• _Work to complete_
Retype every line of text from the material below without any changes, and leave the pictures out of your answer.

----- Provided information -----

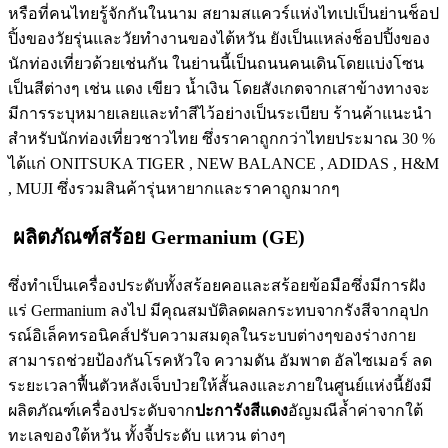
หรือที่คนไทยรู้จักกันในนาม สยามสแควร์แห่งไทเปเป็นย่านช็อป
ปิ้งของวัยรุ่นและวัยทำงานของไต้หวัน ยังเป็นแหล่งช็อปปิ้งของ
นักท่องเที่ยวด้วยเช่นกัน ในย่านนี้เป็นถนนคนเดินโดยแบ่งโซน
เป็นสีต่างๆ เช่น แดง เขียว น้ำเงิน โดยสังเกตจากเสาข้างทางจะ
มีการระบุหมายเลยและทำสีไว้อย่างเป็นระเบียบ ร้านค้าแนะนำ
สำหรับนักท่องเที่ยวชาวไทย ซึ่งราคาถูกกว่าไทยประมาณ 30 %
ได้แก่ ONITSUKA TIGER , NEW BALANCE , ADIDAS , H&M
, MUJI ซึ่งรวมสินค้ารุ่นหายากและราคาถูกมากๆ
ผลิตภัณฑ์สร้อย Germanium (GE)
ซึ่งทำเป็นเครื่องประดับทั้งสร้อยคอและสร้อยข้อมือซึ่งมีการฝัง
แร่ Germanium ลงไป มีคุณสมบัติลดผลกระทบจากรังสีจากอุปก
รณ์อิเล็คทรอนิคส์ปรับความสมดุลในระบบต่างๆของร่างกาย
สามารถช่วยป้องกันโรคหัวใจ ความดัน อัมพาต อัลไซเมอร์ ลด
ระยะเวลาฟื้นตัวหลังเจ็บป่วยให้สั้นลงและภายในศูนย์แห่งนี้ยังมี
ผลิตภัณฑ์เครื่องประดับจาก
ปะการังสีแดง
อัญมณีล้ำค่าจากใต้
ทะเลของใต้หวัน ทั้งจี้ประดับ แหวน ต่างๆ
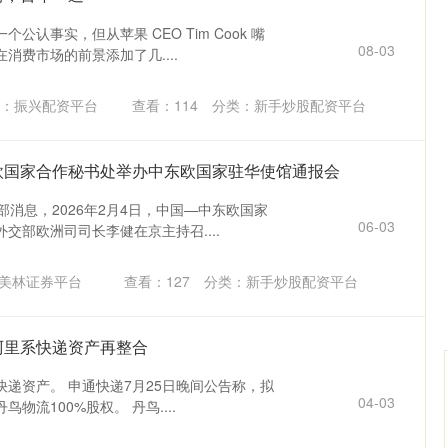
公认事实，但从苹果 CEO Tim Cook 嘴
08-03
消费市场的前景添加了几....
：振兴配资平台
查看：
114
分类：
新手炒股配资平台
欧国家合作秘书处举办中东欧国家驻华使馆通报会
部消息，2026年2月4日，中国—中东欧国家
06-03
交部欧洲司司长李健在京主持召....
美林证券平台
查看：
127
分类：
新手炒股配资平台
阿里系快递资产再整合
递资产。 申通快递7月25日晚间公告称，拟
04-03
鸟物流100%股权。 丹鸟....
深证成指
14311.01
02%
200.89
1.42%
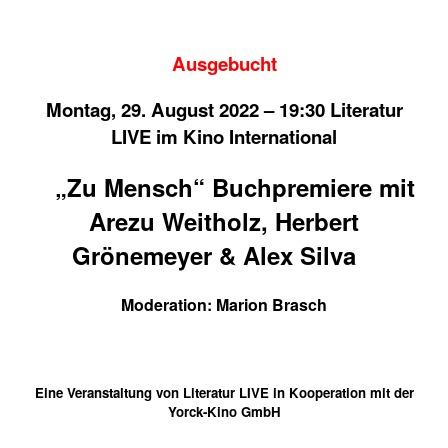
Ausgebucht
Montag, 29. August 2022 – 19:30 Literatur
LIVE im Kino International
„Zu Mensch“ Buchpremiere mit
Arezu Weitholz, Herbert
Grönemeyer & Alex Silva
Moderation: Marion Brasch
Eine Veranstaltung von Literatur LIVE in Kooperation mit der
Yorck-Kino GmbH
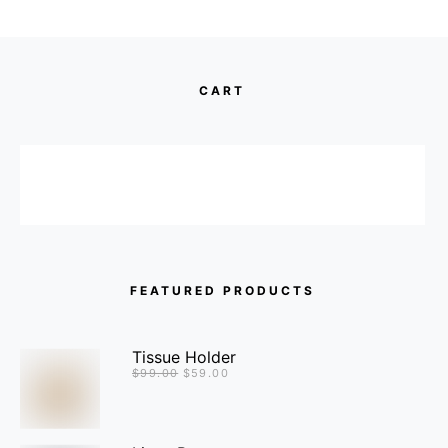
CART
FEATURED PRODUCTS
Tissue Holder
$
99.00
$
59.00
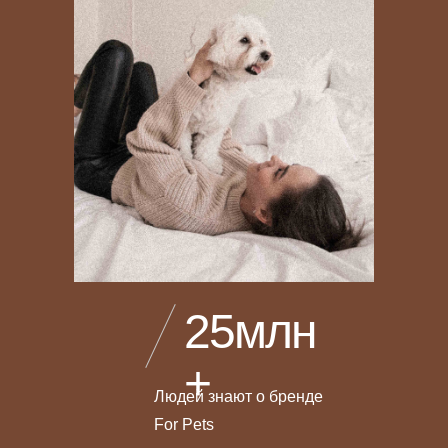
25млн
+
Людей знают о бренде
For Pets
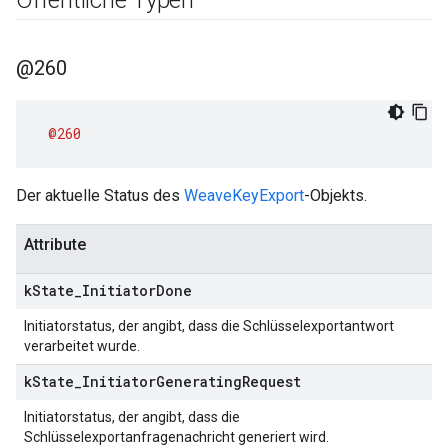
Öffentliche Typen
@260
@260
Der aktuelle Status des
WeaveKeyExport
-Objekts.
Attribute
k
State
_
Initiator
Done
Initiatorstatus, der angibt, dass die Schlüsselexportantwort
verarbeitet wurde.
k
State
_
Initiator
Generating
Request
Initiatorstatus, der angibt, dass die
Schlüsselexportanfragenachricht generiert wird.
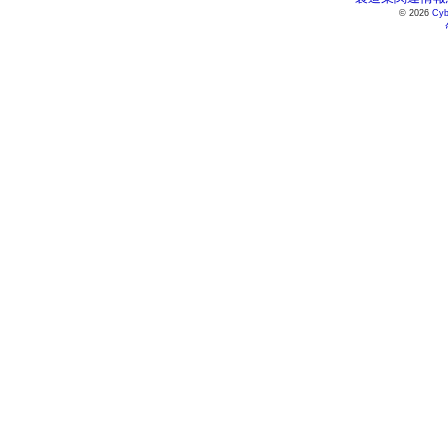
© 2026
Cyb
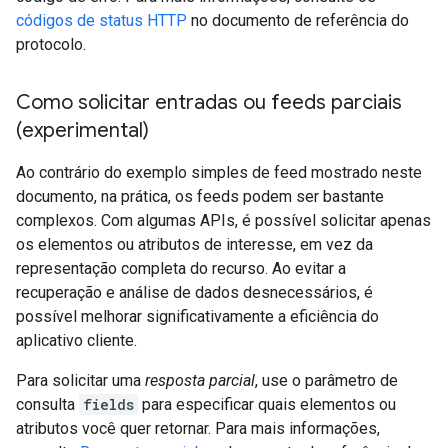
códigos de status HTTP
no documento de referência do
protocolo.
Como solicitar entradas ou feeds parciais
(experimental)
Ao contrário do exemplo simples de feed mostrado neste
documento, na prática, os feeds podem ser bastante
complexos. Com algumas APIs, é possível solicitar apenas
os elementos ou atributos de interesse, em vez da
representação completa do recurso. Ao evitar a
recuperação e análise de dados desnecessários, é
possível melhorar significativamente a eficiência do
aplicativo cliente.
Para solicitar uma
resposta parcial
, use o parâmetro de
consulta
fields
para especificar quais elementos ou
atributos você quer retornar. Para mais informações,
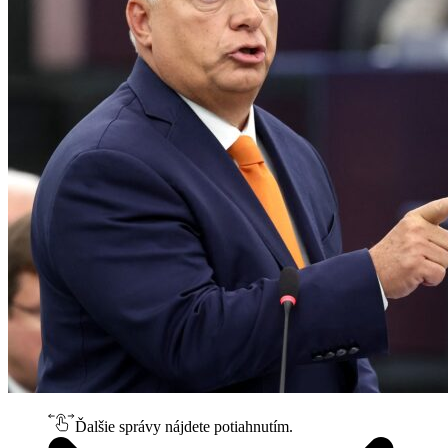
Ďalšie správy nájdete potiahnutím.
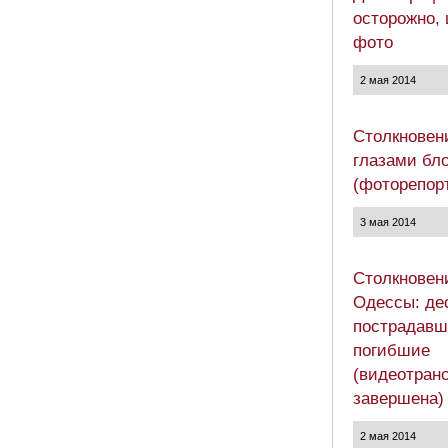
осторожно,
фото
2 мая 2014
Столкновен
глазами бл
(фоторепор
3 мая 2014
Столкновен
Одессы: де
пострадавш
погибшие
(видеотран
завершена)
2 мая 2014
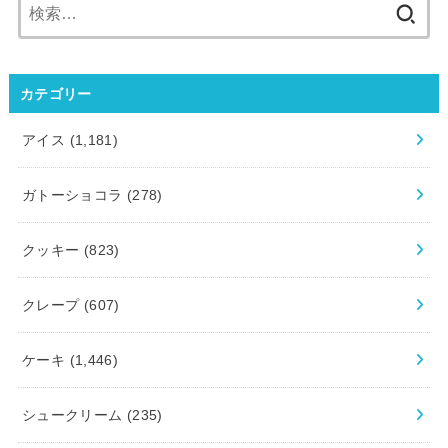
検
索:
カテゴリー
アイス
(1,181)
ガトーショコラ
(278)
クッキー
(823)
クレープ
(607)
ケーキ
(1,446)
シュークリーム
(235)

-----

• _Task response_
หรือที่คนไทยรู้จักกันในนาม สยามสแควร์แห่งไทเปเป็นย่านช็อป
ปิ้งของวัยรุ่นและวัยทำงานของไต้หวัน ยังเป็นแหล่งช็อปปิ้งของ
นักท่องเที่ยวด้วยเช่นกัน ในย่านนี้เป็นถนนคนเดินโดยแบ่งโซน
เป็นสีต่างๆ เช่น แดง เขียว น้ำเงิน โดยสังเกตจากเสาข้างทางจะ
มีการระบุหมายเลยและทำสีไว้อย่างเป็นระเบียบ ร้านค้าแนะนำ
สำหรับนักท่องเที่ยวชาวไทย ซึ่งราคาถูกกว่าไทยประมาณ 30 %
ได้แก่ ONITSUKA TIGER , NEW BALANCE , ADIDAS , H&M
, MUJI ซึ่งรวมสินค้ารุ่นหายากและราคาถูกมากๆ
ผลิตภัณฑ์สร้อย Germanium (GE)
ซึ่งทำเป็นเครื่องประดับทั้งสร้อยคอและสร้อยข้อมือซึ่งมีการฝัง
แร่ Germanium ลงไป มีคุณสมบัติลดผลกระทบจากรังสีจากอุปก
รณ์อิเล็คทรอนิคส์ปรับความสมดุลในระบบต่างๆของร่างกาย
สามารถช่วยป้องกันโรคหัวใจ ความดัน อัมพาต อัลไซเมอร์ ลด
ระยะเวลาฟื้นตัวหลังเจ็บป่วยให้สั้นลงและภายในศูนย์แห่งนี้ยังมี
ผลิตภัณฑ์เครื่องประดับจาก
ปะการังสีแดง
อัญมณีล้ำค่าจากใต้
ทะเลของใต้หวัน ทั้งจี้ประดับ แหวน ต่างๆ
公认事实，但从苹果 CEO Tim Cook 嘴
08-03
消费市场的前景添加了几....
：振兴配资平台
查看：
114
分类：
新手炒股配资平台
欧国家合作秘书处举办中东欧国家驻华使馆通报会
部消息，2026年2月4日，中国—中东欧国家
06-03
交部欧洲司司长李健在京主持召....
美林证券平台
查看：
127
分类：
新手炒股配资平台
阿里系快递资产再整合
递资产。 申通快递7月25日晚间公告称，拟
04-03
鸟物流100%股权。 丹鸟....
深证成指
14311.01
02%
200.89
1.42%
Ausgebucht
Montag, 29. August 2022 – 19:30 Literatur
LIVE im Kino International
„Zu Mensch“ Buchpremiere mit
Arezu Weitholz, Herbert
Grönemeyer & Alex Silva
Moderation: Marion Brasch
Eine Veranstaltung von Literatur LIVE in Kooperation mit der
Yorck-Kino GmbH
CART
FEATURED PRODUCTS
Tissue Holder
$
99.00
$
59.00
25млн
+
Людей знают о бренде
For Pets
Öffentliche Typen
@260
@260
Der aktuelle Status des
WeaveKeyExport
-Objekts.
Attribute
k
State
_
Initiator
Done
Initiatorstatus, der angibt, dass die Schlüsselexportantwort
verarbeitet wurde.
k
State
_
Initiator
Generating
Request
Initiatorstatus, der angibt, dass die
Schlüsselexportanfragenachricht generiert wird.
© 2026
Cyb
códigos de status HTTP
no documento de referência do
protocolo.
Como solicitar entradas ou feeds parciais
(experimental)
Ao contrário do exemplo simples de feed mostrado neste
documento, na prática, os feeds podem ser bastante
complexos. Com algumas APIs, é possível solicitar apenas
os elementos ou atributos de interesse, em vez da
representação completa do recurso. Ao evitar a
recuperação e análise de dados desnecessários, é
possível melhorar significativamente a eficiência do
aplicativo cliente.
Para solicitar uma
resposta parcial
, use o parâmetro de
consulta
fields
para especificar quais elementos ou
atributos você quer retornar. Para mais informações,
Ďalšie správy nájdete potiahnutím.
осторожно,
фото
2 мая 2014
Столкновен
глазами бл
(фоторепор
3 мая 2014
Столкновен
Одессы: де
пострадавш
погибшие
(видеотран
завершена)
2 мая 2014
検
索:
カテゴリー
アイス
(1,181)
ガトーショコラ
(278)
クッキー
(823)
クレープ
(607)
ケーキ
(1,446)
シュークリーム
(235)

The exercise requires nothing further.